Some of us have police records. The disadvantage of having such a record is recognized in the practice of erasing the records of juvenile offenders. However, the adult criminal is assumed to have "hardened" and the record remains. Convicted criminals return to society trailing their records which mitigate against re-entry and often forces them back again into the only society in which they are welcome - the crime school inside prison and the old-boys network outside prison.
Personal databanks gives us all "records". If it is a good record, then it does not have the debilitating effect of a criminal record. However, good and bad records alike have an influence on what could be considered "recividism" outside of prison - that is, the tendency within all of us to return again and again to what we did in the past. Any record of our past makes it more and more difficult for us to escape the tyranny of the past.21 The record also makes it more difficult to live our lives as an experiment. When so much of one's life is recorded, one is apprehensive about making mistakes (i.e. those things by which children learn and adults are supposed to learn). A youthful escapade or an uncharacteristic blunder while temporarily upset could haunt a person for the rest of a life.
Some of us live in total institutions. Many of us are critical of the donning of masks and the playing of roles off stage. However, Goffman argues that the de-humanization in total institutions (prisons, mental hospitals, etc.) is partly due to the fact that our "props" are taken away and, with them, the very human right of representing ourselves as we wish.22
Personal databanks could have a similar effect. They would not take away our masks and our costumes but they could make them transparent. If another person could meet us on paper (so to speak), by consulting a databank about us, before meeting us in person, then our capacity to manage our impression is very much limited. In a classic study on impression formation, a guest lecturer was presented to half the class as a "rather cold person, industrious, critical, practical, and determined " and to the other half as "a rather warm person,industrious, critical, practical and determined".23 The "warm" subjects liked the lecturer better and volunteered more in the class discussion than the "cold" subjects. If the simple substitution of "warm" for "cold" can have a significant impact on the subsequent impression, then the increasingly more extensive information in a databank could result in a pre-judgement which a person would have difficulty in changing.
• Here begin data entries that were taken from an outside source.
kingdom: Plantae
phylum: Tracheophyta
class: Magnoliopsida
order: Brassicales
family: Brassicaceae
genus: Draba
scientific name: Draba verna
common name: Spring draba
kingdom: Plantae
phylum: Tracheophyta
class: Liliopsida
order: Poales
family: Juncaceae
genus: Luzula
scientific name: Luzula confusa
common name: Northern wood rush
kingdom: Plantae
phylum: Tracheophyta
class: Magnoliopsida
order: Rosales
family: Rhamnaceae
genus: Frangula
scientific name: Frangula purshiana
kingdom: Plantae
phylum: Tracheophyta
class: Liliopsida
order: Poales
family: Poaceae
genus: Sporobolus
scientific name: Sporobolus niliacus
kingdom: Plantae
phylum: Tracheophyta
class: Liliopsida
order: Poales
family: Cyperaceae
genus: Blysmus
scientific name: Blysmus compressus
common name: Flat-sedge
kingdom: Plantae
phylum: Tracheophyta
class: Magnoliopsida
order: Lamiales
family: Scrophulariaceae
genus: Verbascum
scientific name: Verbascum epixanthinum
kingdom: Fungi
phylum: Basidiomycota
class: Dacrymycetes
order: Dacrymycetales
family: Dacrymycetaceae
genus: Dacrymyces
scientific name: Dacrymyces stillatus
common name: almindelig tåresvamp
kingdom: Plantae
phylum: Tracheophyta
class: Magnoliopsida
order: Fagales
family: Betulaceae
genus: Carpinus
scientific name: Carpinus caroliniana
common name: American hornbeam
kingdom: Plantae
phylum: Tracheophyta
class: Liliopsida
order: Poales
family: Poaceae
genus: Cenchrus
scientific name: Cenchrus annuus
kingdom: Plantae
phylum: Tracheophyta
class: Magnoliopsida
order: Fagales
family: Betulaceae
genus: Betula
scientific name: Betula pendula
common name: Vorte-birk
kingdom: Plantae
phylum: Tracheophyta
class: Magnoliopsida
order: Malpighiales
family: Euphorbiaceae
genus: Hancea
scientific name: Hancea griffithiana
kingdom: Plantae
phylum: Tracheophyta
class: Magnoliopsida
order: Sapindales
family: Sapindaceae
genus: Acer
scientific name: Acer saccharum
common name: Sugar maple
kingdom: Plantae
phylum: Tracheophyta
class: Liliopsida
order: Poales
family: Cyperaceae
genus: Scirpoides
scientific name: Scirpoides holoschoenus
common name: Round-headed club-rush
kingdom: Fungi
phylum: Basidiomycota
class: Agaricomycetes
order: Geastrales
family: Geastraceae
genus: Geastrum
19 Norman Mailer made one of the most articulate statements in the identity problems of famous people. He said that, after becoming too famous too soon on publication of his first novel, The Naked and the Dead, every relationship became a triangle - the other person, his self and his image. People who only knew of him tended to interact with, and thus pushed him to merge with his image. The long time between his first and second novel was spent disentangling the self from the image. Knowing what we know now about self-fulfilling prophecies, we can clearly see how difficult such a disentanglement is.
20 The Horatio Alger myth which inspired North American society is challenged by the Conserver Society, which questions "fortune" as a goal, and the Information Society, which questions "fame" as a goal.
21 The Catholic confessional contributes to the human need to shed burdens of the past. Protestant guilt, on the other hand, accumulates day by day throughout a lifetime, building booming Empires outside and bleeding ulcers inside.
22 Goffman, E. Asylums: Essays on the Social Situation of Mental Patients and Other Inmates. Garden City, New York: Doubleday, 1961.
23 Kelley, H. H. "The warm-cold variable in first impressions of persons". Journal of Personality, 1950, 18, Pages 431-439.